Abstract

Provably stable flux reconstruction (FR) schemes are derived for partial differential equations cast in curvilinear coordinates. Specifically, energy stable flux reconstruction (ESFR) schemes are considered as they allow for design flexibility as well as stability proofs for the linear advection problem on affine elements. Additionally, the curvilinear metric split-form for a linear physical flux is examined as it enables the development of energy stability proofs. The first critical step proves, that in curvilinear coordinates, the discontinuous Galerkin (DG) conservative and non-conservative forms are inherently different–even under exact integration and analytically exact metric terms. This analysis demonstrates that the split form is essential to developing provably stable DG schemes on curvilinear coordinates and motivates the construction of metric dependent ESFR correction functions in each element.

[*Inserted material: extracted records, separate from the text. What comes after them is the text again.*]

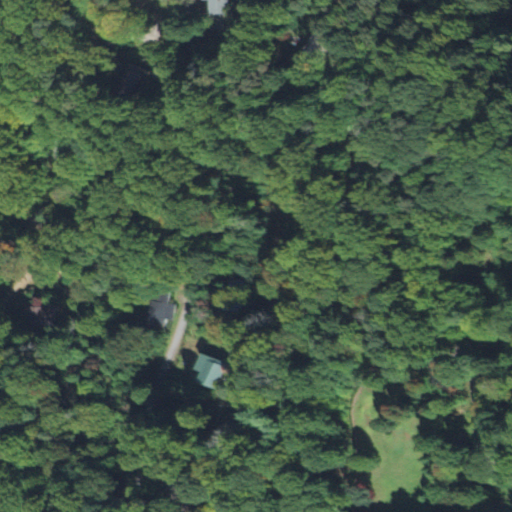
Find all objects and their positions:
building: (220, 8)
road: (89, 27)
road: (60, 134)
road: (17, 212)
road: (369, 234)
road: (265, 283)
road: (17, 292)
building: (239, 293)
building: (164, 313)
road: (177, 328)
building: (213, 372)
road: (251, 403)
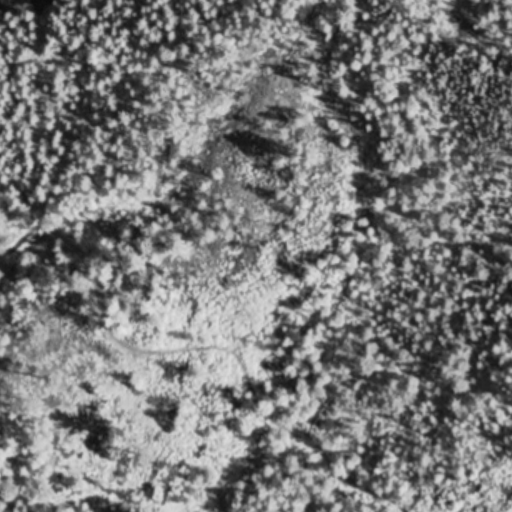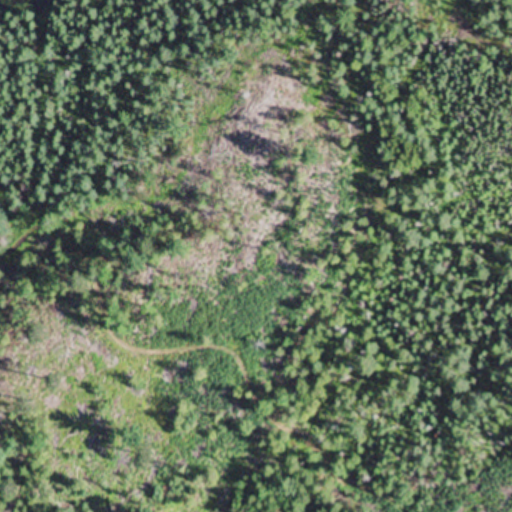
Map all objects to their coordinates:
park: (320, 242)
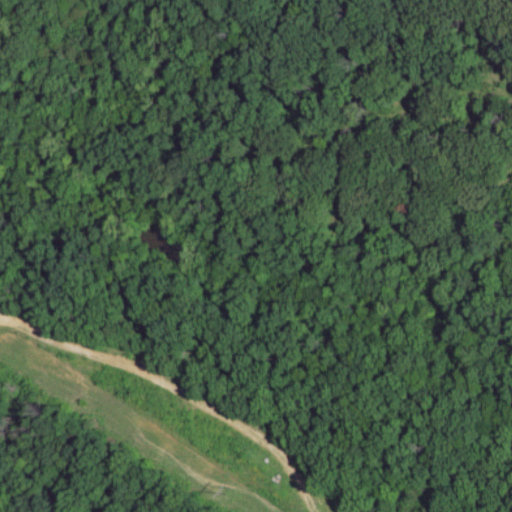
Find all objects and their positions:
road: (175, 390)
power tower: (222, 495)
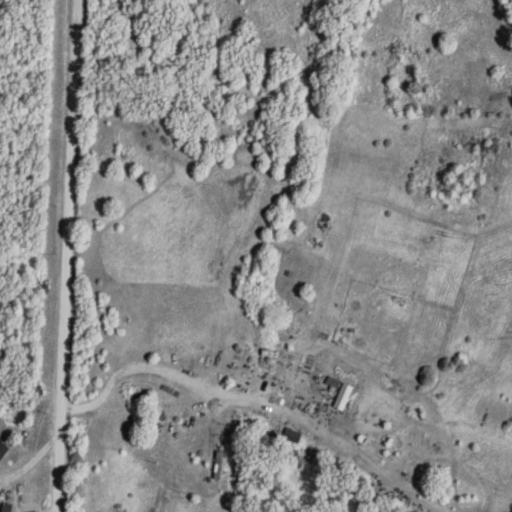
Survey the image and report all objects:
road: (70, 256)
building: (3, 448)
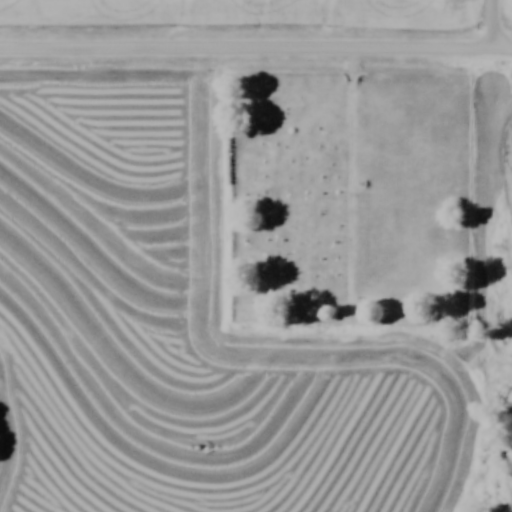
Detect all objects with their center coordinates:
crop: (509, 3)
road: (494, 25)
road: (256, 50)
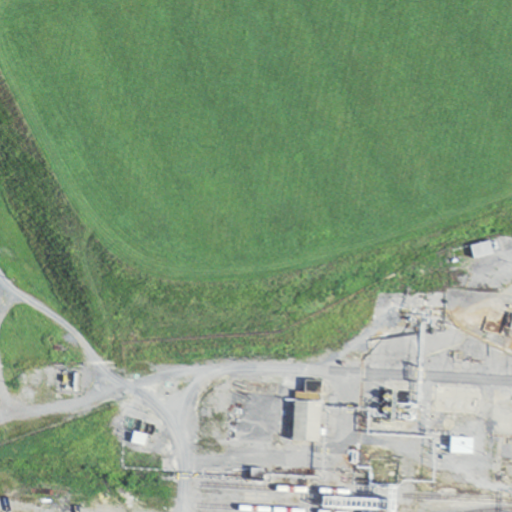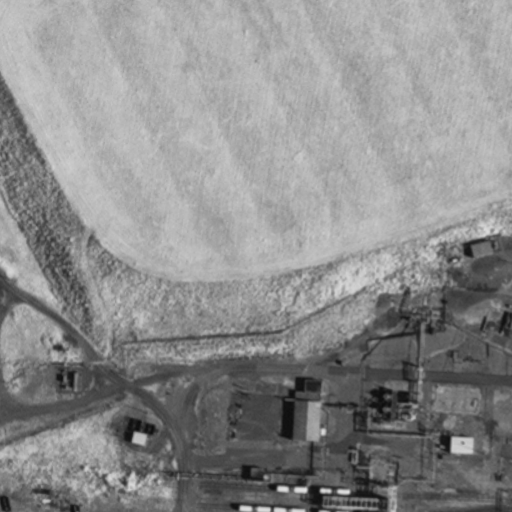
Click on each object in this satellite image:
building: (478, 250)
road: (232, 373)
building: (453, 402)
road: (62, 403)
building: (305, 414)
building: (137, 440)
road: (188, 442)
railway: (353, 493)
railway: (352, 511)
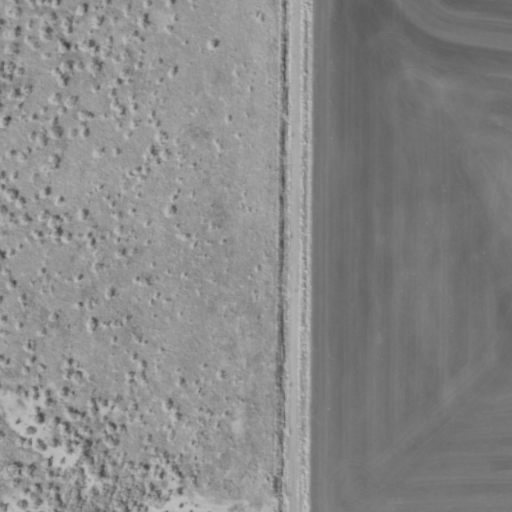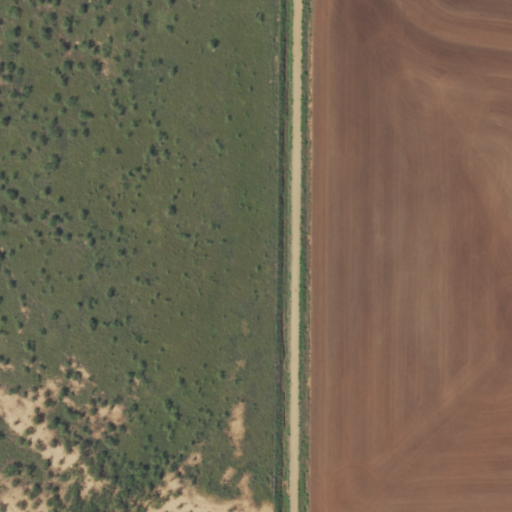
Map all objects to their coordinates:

Furthermore, the provably stable FR schemes differ from schemes in the literature that only apply the ESFR correction functions to surface terms or on the conservative form, and instead incorporate the ESFR correction functions on the full split form of the equations. It is demonstrated that the scheme is divergent when the correction functions are only used for surface reconstruction in curvilinear coordinates. We numerically verify the stability claims for our proposed FR split forms and compare them to ESFR schemes in the literature. Lastly, the newly proposed provably stable FR schemes are shown to obtain optimal orders of convergence. The scheme loses the orders of accuracy at the equivalent correction parameter value c as that of the one-dimensional ESFR scheme.